Aggregate multiplexed data

Last update: 20240611

The following content is modified from:

How should I pre-process data from multiplexed sequencing and multi-library designs?

https://gatk.broadinstitute.org/hc/en-us/articles/360035889471-How-should-I-pre-process-data-from-multiplexed-sequencing-and-multi-library-designs

We use 05_rmdup_merge.sh to process bam files for data aggregation and deduplication.

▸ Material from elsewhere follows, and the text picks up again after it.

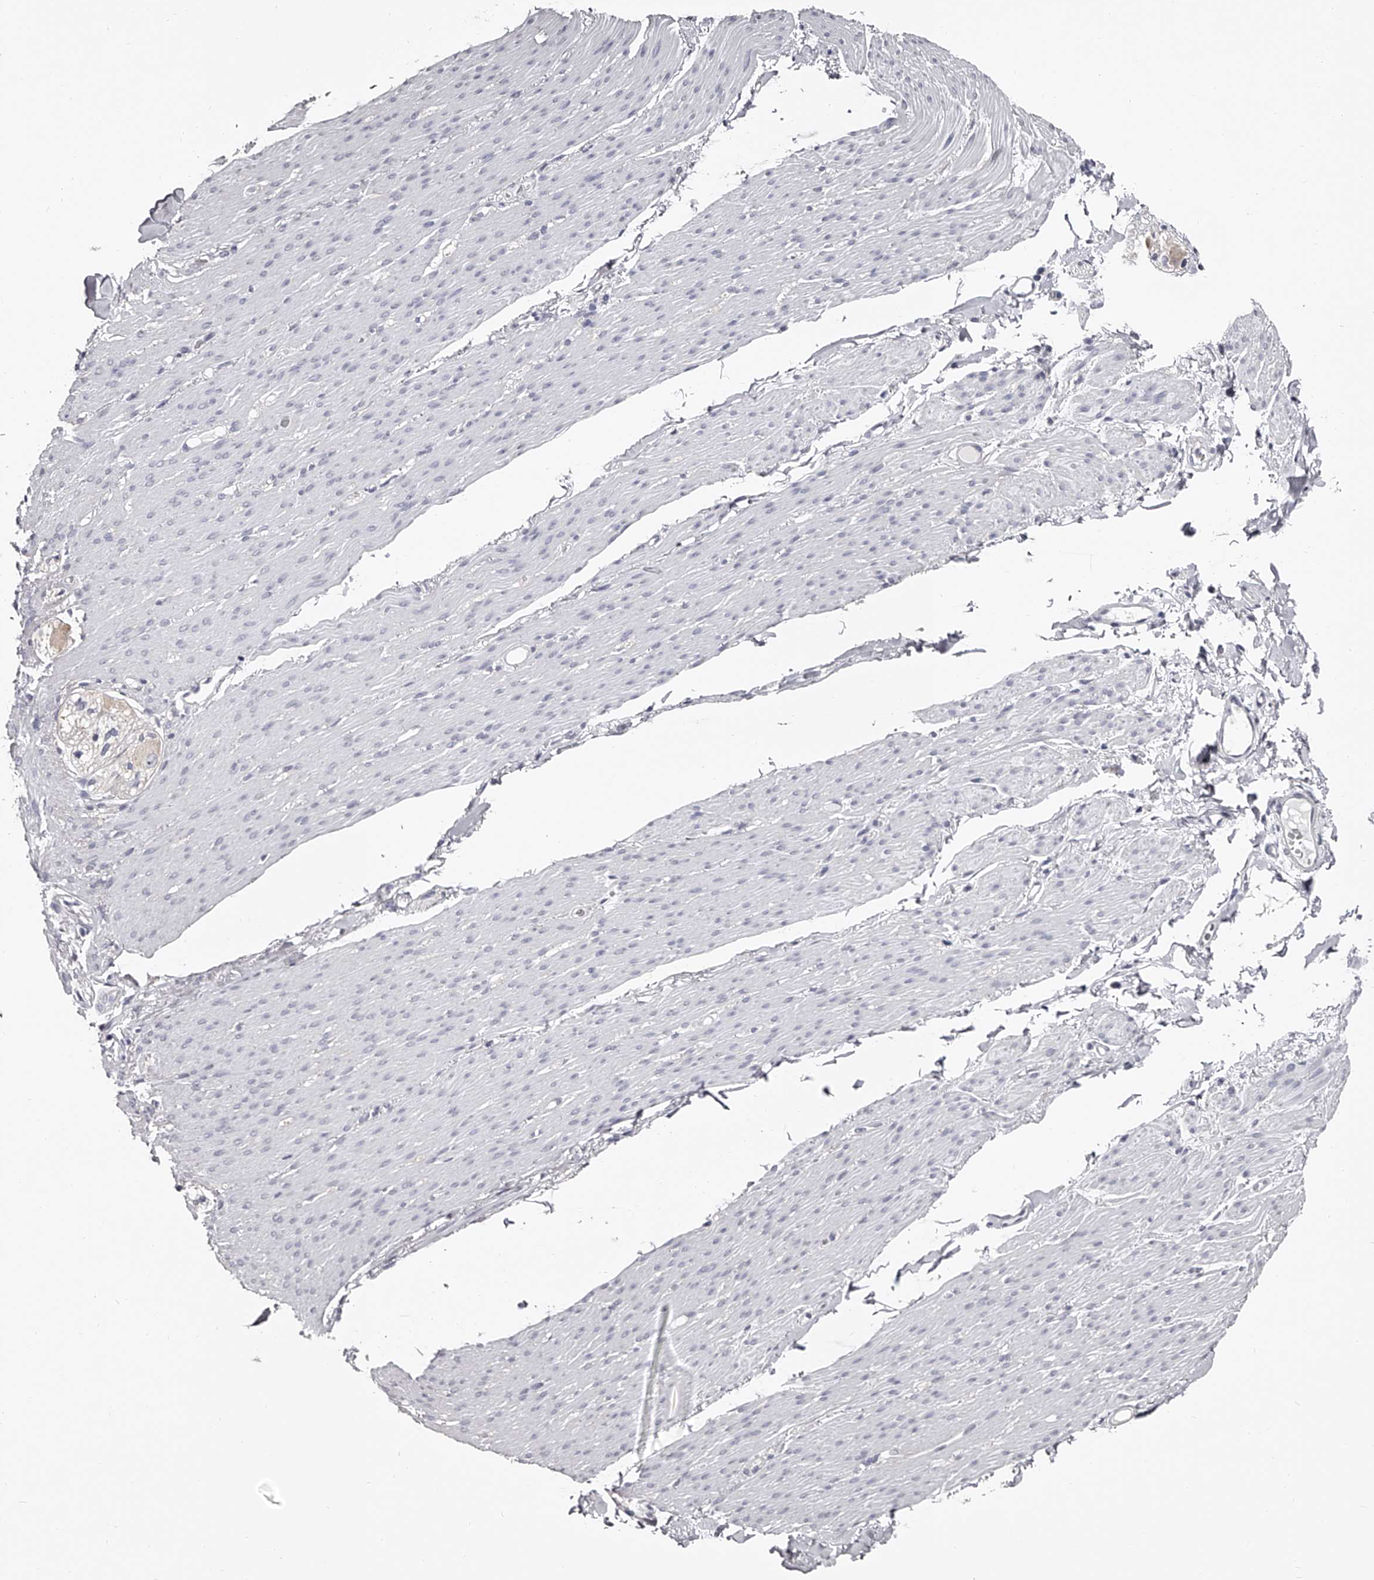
{"staining": {"intensity": "negative", "quantity": "none", "location": "none"}, "tissue": "smooth muscle", "cell_type": "Smooth muscle cells", "image_type": "normal", "snomed": [{"axis": "morphology", "description": "Normal tissue, NOS"}, {"axis": "topography", "description": "Colon"}, {"axis": "topography", "description": "Peripheral nerve tissue"}], "caption": "Smooth muscle cells are negative for brown protein staining in normal smooth muscle.", "gene": "PACSIN1", "patient": {"sex": "female", "age": 61}}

Script Summary: 05_rmdup_merge.sh

Purpose: This script is tailored for efficiently merging and deduplicating sequencing data from multiple libraries and lanes per individual subject. It addresses complex setups where subjects are represented across numerous sequencing files.

Process Description:

Data Preparation: Each subject’s sequencing data, potentially spanning multiple libraries and lanes, is initially processed separately to ensure accurate read group assignment and preliminary sorting.
Aggregation and Deduplication:
- File Aggregation: BAM files from the same subject, but different lanes or libraries, are combined into a single dataset. This step merges these various inputs into one unified file.
- Deduplication: Implements GATK’s MarkDuplicatesSpark to simultaneously mark and remove both PCR and optical duplicates from the merged files, improving data accuracy and quality.
Output Generation: Outputs a single, consolidated, and deduplicated BAM file for each subject, ready for further analysis like Base Recalibration.

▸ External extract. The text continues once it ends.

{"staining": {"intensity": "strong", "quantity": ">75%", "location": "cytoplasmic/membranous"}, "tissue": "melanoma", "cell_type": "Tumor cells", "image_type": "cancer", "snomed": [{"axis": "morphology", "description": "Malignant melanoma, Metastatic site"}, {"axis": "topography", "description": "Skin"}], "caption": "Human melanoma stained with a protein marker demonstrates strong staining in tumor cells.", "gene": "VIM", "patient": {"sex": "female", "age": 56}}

Example of File Processing:

Input Files:
- For subject sampleA, files from two different lanes:
  - sampleA_lane1_R1.fq
  - sampleA_lane1_R2.fq
  - sampleA_lane2_R1.fq
  - sampleA_lane2_R2.fq
- For subject sampleB, files from two different lanes:
  - sampleB_lane1_R1.fq
  - sampleB_lane1_R2.fq
  - sampleB_lane2_R1.fq
  - sampleB_lane2_R2.fq
Processing:
- These paired FASTQ files are first individually processed to assign read groups and generate initial BAM files:
  - From sampleA_lane1_R1.fq and sampleA_lane1_R2.fq → sampleA_rgA1.bam
  - From sampleA_lane2_R1.fq and sampleA_lane2_R2.fq → sampleA_rgA2.bam
  - From sampleB_lane1_R1.fq and sampleB_lane1_R2.fq → sampleB_rgB1.bam
  - From sampleB_lane2_R1.fq and sampleB_lane2_R2.fq → sampleB_rgB2.bam
- Aggregation and Deduplication: The script then aggregates and deduplicates read group BAMs for each subject:
  - sampleA read groups (sampleA_rgA1.bam and sampleA_rgA2.bam) are merged and deduplicated to produce sampleA.merged.dedup.bam.
  - Similarly, sampleB read groups (sampleB_rgB1.bam and sampleB_rgB2.bam) are merged and deduplicated to produce sampleB.merged.dedup.bam.
Output:
- The final outputs are deduplicated BAM files for each subject, such as sampleA.merged.dedup.bam and sampleB.merged.dedup.bam. These files integrate all sequencing data from different lanes or libraries for each subject and are now ready for subsequent quality control steps like Base Recalibration.